▶ _What the exercise asks_:
Reproduce word for word the stretch of the profile of artist Joanne Morton that runs from "Declaring Herself an" up to and including "her 40th birthday.".

Turning 40 and Becoming an Artist

Joanne Morton declared herself an artist when she turned 40. She spent the summer with a friend in Miami painting, drawing and photographing mangoes that fell from a neighbor’s tree into her backyard. She always hesitated to call herself an artist, but here she was spending a month drawing mangoes. Joanne didn’t think she could draw, so how could she be an artist? A wise friend of hers told her, “Joanne, you can draw. You just have to accept the way you draw.” At 45, she left her apartment of 16 years in New York City to travel the country and begin an interactive community art project, which she’s still working on to this day.

Guest Bio

Joanne Morton is an artist, speaker, event producer, creative expression strategist, and community engagement activist. Originally from the Midwest, Joanne spent many years in New York City until 2010 when she was inspired to become a traveling artist. Joanne uses art, gratitude, laughter, and visualization together to encourage conversation and action to create hope for ourselves, communities and world.

Her art and events help people activate positive energy within themselves so they go from feeling stressed and frustrated to feel relaxed and motivated. When people feel relaxed it Resets Energy, Creates Ease and Sustains Success in their lives thus giving them motivation to collaborate to create positive change with others.

Joanne is currently working on her interactive community engagement art project CIRCLES OF HOPE: Co-Creating Positive Change. When we can see our collective vision, it inspires action and solutions that uplifts others. Everyone is invited to be a part of it - reach out to her online!

Declaring Herself an Artist

Joanne turned 40 in 2005 when she was living in NYC. She remembers asking her friends to kick in money so she could buy a 40-gig iPod to celebrate her 40th birthday.

Joanne moved to NYC when she was 29 and spent her 30s enjoying all that the City had to offer in the late 90s and trying to figure out who she was. When she turned 40, she felt something shift; she says she felt like a woman for the first time.

▶ _Material supplied_:
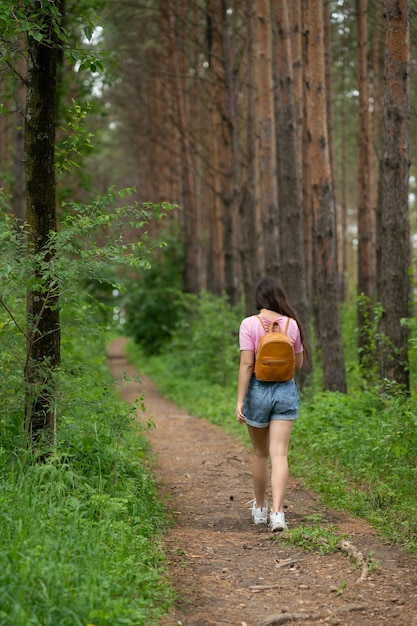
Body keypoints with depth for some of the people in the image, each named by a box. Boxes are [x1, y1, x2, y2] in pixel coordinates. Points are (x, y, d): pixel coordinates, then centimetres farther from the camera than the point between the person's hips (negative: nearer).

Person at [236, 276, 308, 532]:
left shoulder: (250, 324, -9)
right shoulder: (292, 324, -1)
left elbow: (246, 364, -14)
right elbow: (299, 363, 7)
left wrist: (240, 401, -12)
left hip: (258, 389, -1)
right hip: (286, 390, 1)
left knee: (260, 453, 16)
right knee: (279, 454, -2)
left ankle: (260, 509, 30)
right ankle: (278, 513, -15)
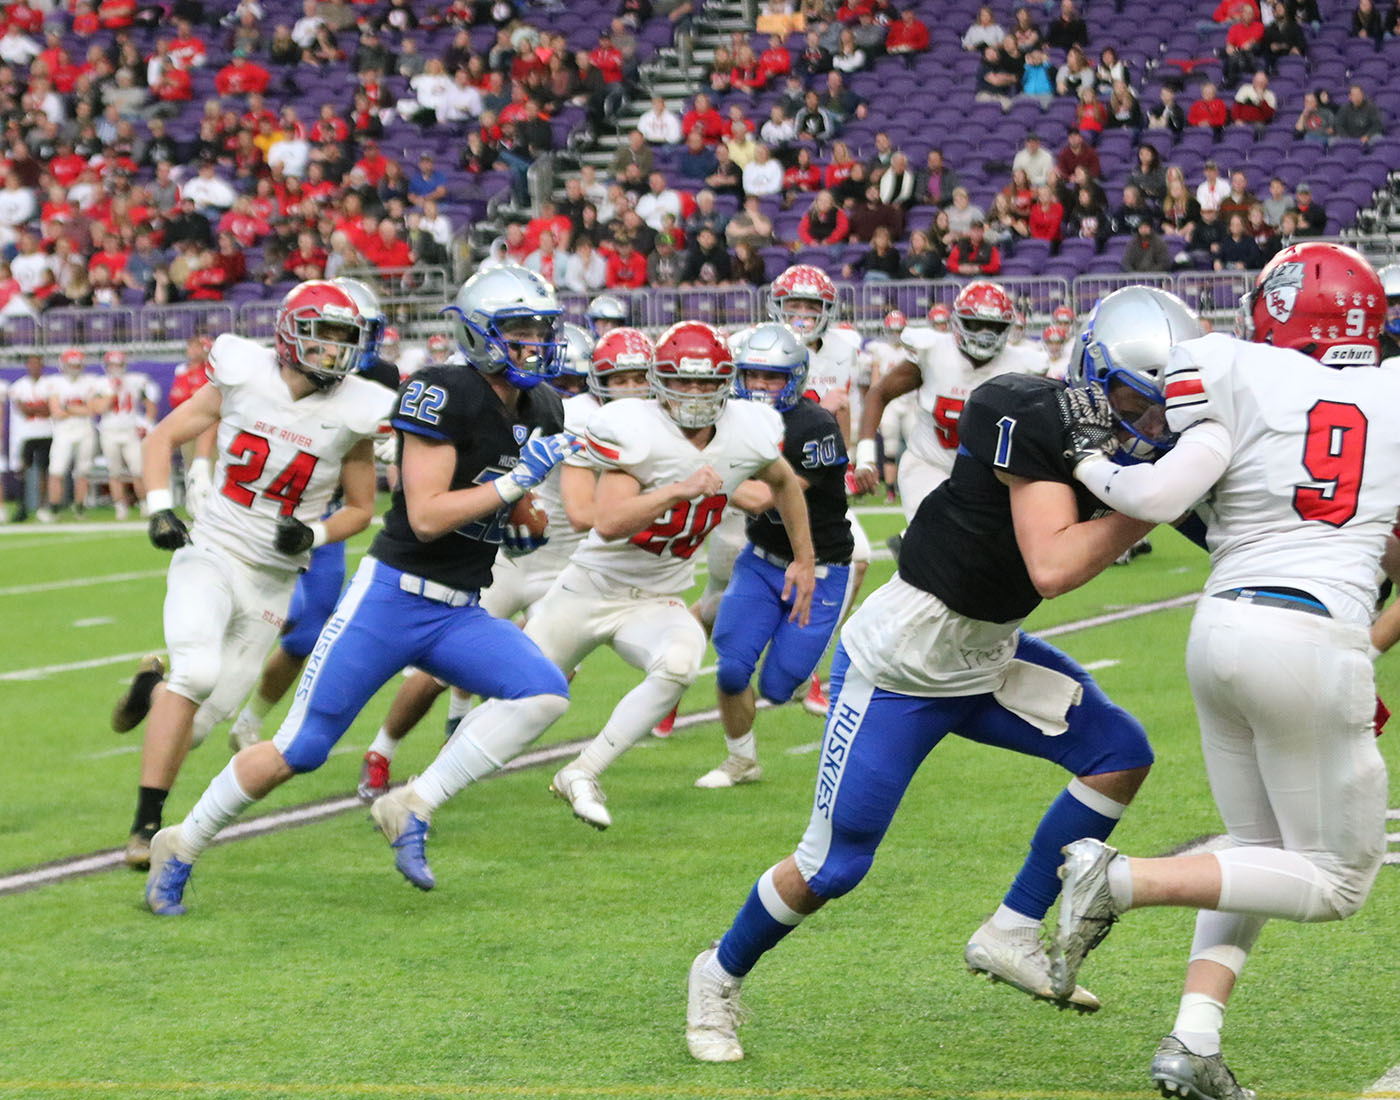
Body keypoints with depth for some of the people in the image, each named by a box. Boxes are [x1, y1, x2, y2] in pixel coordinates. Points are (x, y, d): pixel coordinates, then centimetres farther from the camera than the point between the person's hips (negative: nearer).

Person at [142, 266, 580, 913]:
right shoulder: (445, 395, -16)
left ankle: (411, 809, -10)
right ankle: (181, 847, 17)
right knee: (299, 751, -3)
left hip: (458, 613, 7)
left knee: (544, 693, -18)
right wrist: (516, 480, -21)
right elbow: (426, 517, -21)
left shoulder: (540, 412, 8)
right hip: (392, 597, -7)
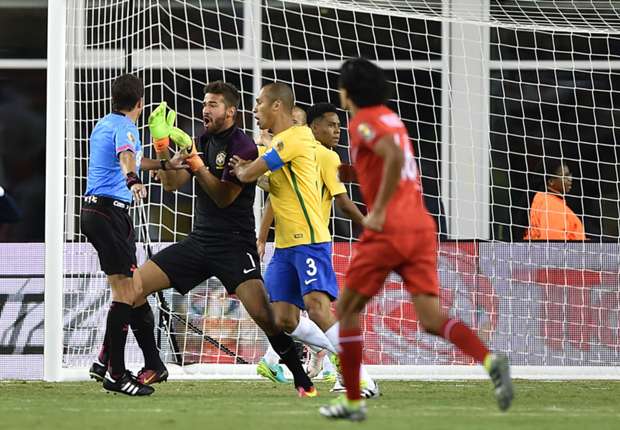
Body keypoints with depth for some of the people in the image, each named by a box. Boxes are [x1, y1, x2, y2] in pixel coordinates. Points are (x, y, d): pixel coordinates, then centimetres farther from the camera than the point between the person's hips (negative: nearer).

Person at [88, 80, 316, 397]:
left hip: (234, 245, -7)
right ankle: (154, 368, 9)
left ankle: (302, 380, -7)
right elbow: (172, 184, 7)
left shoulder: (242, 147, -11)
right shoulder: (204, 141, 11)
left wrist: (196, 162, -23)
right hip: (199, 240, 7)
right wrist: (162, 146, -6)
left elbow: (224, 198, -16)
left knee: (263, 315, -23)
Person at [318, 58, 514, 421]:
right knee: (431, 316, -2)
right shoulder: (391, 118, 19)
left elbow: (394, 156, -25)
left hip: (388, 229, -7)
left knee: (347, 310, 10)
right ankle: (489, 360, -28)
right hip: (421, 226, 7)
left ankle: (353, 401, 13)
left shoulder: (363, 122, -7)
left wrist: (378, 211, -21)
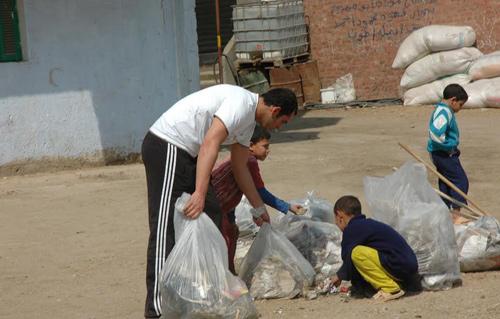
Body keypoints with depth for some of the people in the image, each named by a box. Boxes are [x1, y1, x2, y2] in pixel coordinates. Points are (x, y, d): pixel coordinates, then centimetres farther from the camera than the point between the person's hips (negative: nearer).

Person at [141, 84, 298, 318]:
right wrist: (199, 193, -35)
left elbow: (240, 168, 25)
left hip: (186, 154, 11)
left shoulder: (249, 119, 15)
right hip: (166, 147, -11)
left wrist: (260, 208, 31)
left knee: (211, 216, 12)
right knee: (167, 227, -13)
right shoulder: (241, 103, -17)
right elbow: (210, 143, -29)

▶ _Solution for this exercise_:
Declaring Herself an Artist

Joanne turned 40 in 2005 when she was living in NYC. She remembers asking her friends to kick in money so she could buy a 40-gig iPod to celebrate her 40th birthday.